> _Job item_
I'd like the entries that follow repeated exactly, with the pictures left out.

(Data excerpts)
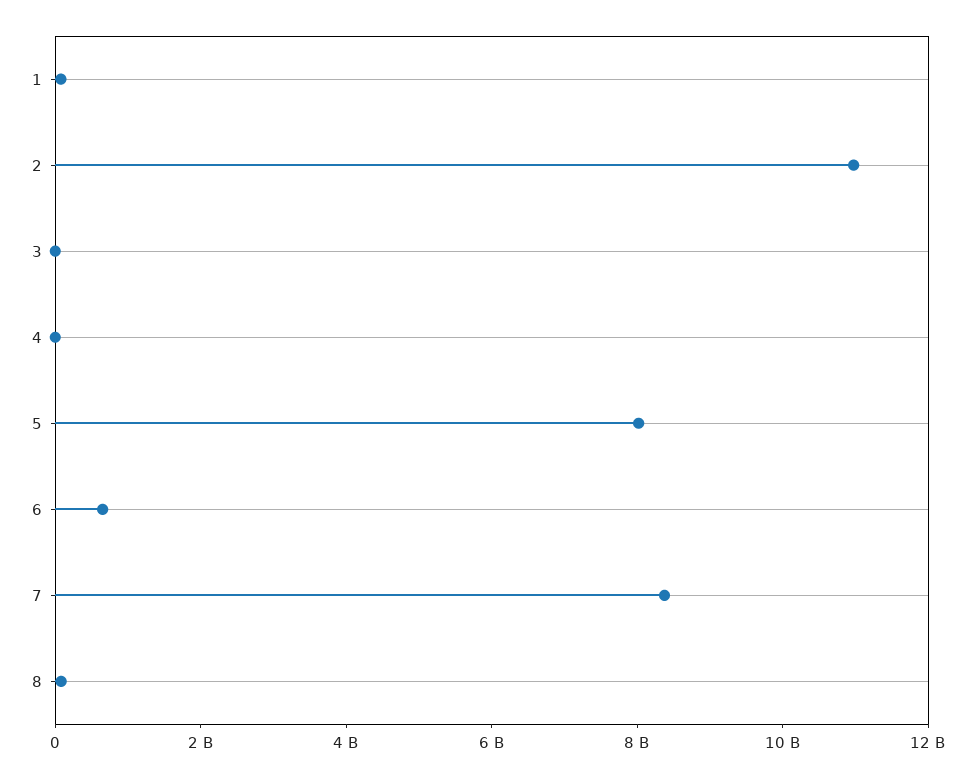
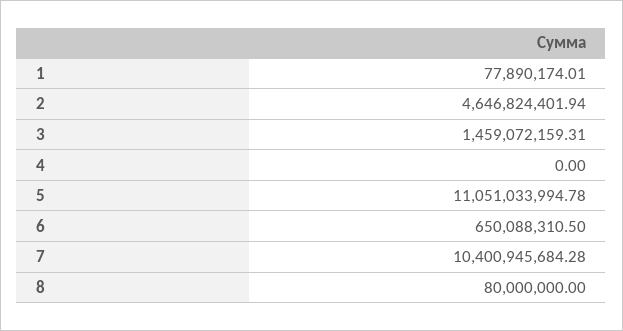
  {
    "1": 77890174.01,
-   "2": 11000000000,
+   "2": 4646824401.94,
-   "3": 0,
+   "3": 1459072159.31,
    "4": 0,
-   "5": 8000000000,
+   "5": 11051033994.78,
    "6": 650088310.5,
-   "7": 8500000000,
+   "7": 10400945684.28,
    "8": 80000000
  }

> _Your response_
  {
    "1": 77890174.01,
-   "2": 11000000000,
+   "2": 4646824401.94,
-   "3": 0,
+   "3": 1459072159.31,
    "4": 0,
-   "5": 8000000000,
+   "5": 11051033994.78,
    "6": 650088310.5,
-   "7": 8500000000,
+   "7": 10400945684.28,
    "8": 80000000
  }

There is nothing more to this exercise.